Prompt:
From the listing below, restate word for word the lines from the line containing "5: (33, 1020)" down through the line containing "22: (150, 395)". Exclude pictures.

Input data:
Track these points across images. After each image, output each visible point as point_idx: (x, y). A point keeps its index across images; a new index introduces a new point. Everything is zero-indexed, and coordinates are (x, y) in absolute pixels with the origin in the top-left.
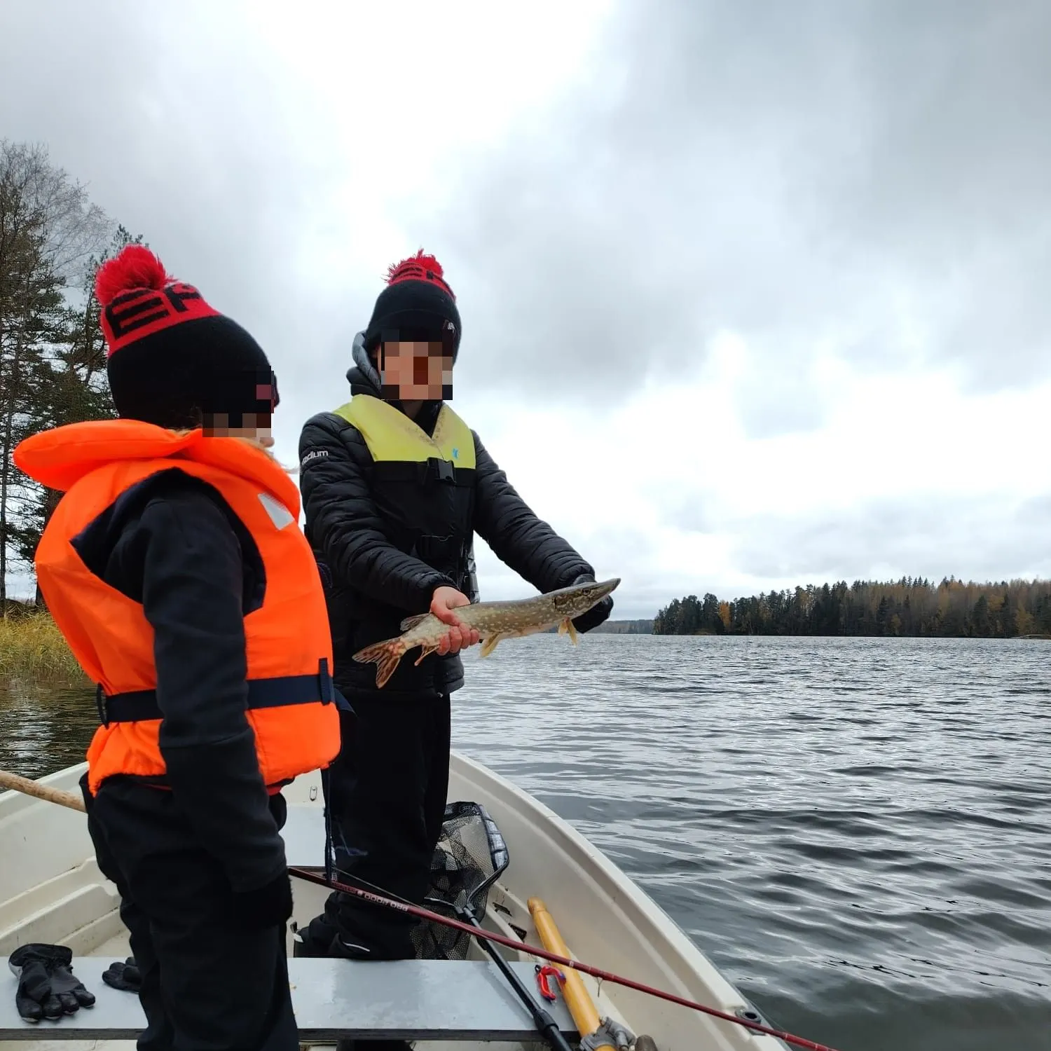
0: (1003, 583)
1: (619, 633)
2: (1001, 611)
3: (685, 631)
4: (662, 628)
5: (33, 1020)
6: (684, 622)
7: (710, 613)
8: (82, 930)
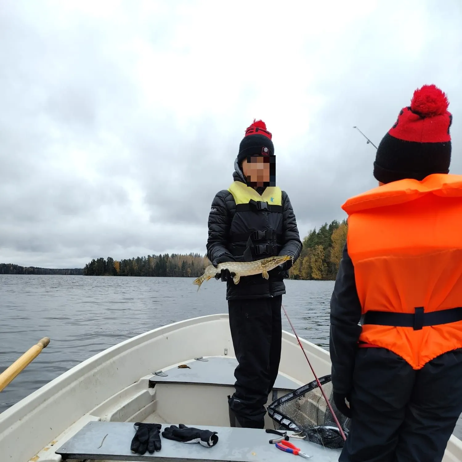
4: (88, 272)
6: (98, 270)
7: (110, 266)
8: (141, 410)
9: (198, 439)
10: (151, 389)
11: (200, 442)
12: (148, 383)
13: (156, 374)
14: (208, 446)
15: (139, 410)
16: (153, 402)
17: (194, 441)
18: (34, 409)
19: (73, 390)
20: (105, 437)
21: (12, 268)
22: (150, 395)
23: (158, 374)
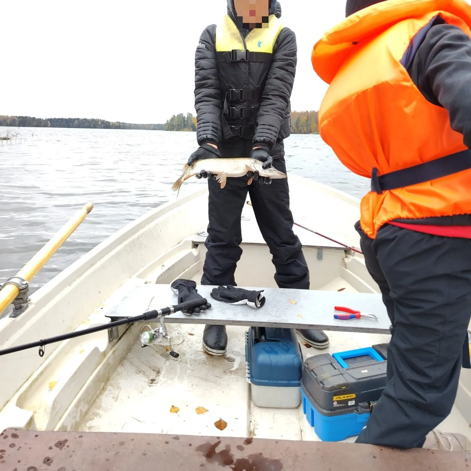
0: (307, 111)
1: (148, 130)
2: (306, 123)
3: (178, 129)
4: (168, 127)
5: (189, 314)
6: (178, 125)
7: (189, 121)
8: (186, 271)
9: (245, 300)
10: (194, 249)
11: (248, 303)
12: (191, 243)
13: (198, 234)
14: (256, 307)
15: (184, 271)
16: (197, 262)
17: (240, 302)
18: (82, 274)
19: (118, 254)
20: (152, 300)
21: (100, 123)
22: (194, 256)
23: (201, 235)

Answer box:
5: (33, 1020)
6: (684, 622)
7: (710, 613)
8: (82, 930)
4: (88, 272)
6: (98, 270)
7: (110, 266)
8: (141, 410)
9: (198, 439)
10: (151, 389)
11: (200, 442)
12: (148, 383)
13: (156, 374)
14: (208, 446)
15: (139, 410)
16: (153, 402)
17: (194, 441)
18: (34, 409)
19: (73, 390)
20: (105, 437)
21: (12, 268)
22: (150, 395)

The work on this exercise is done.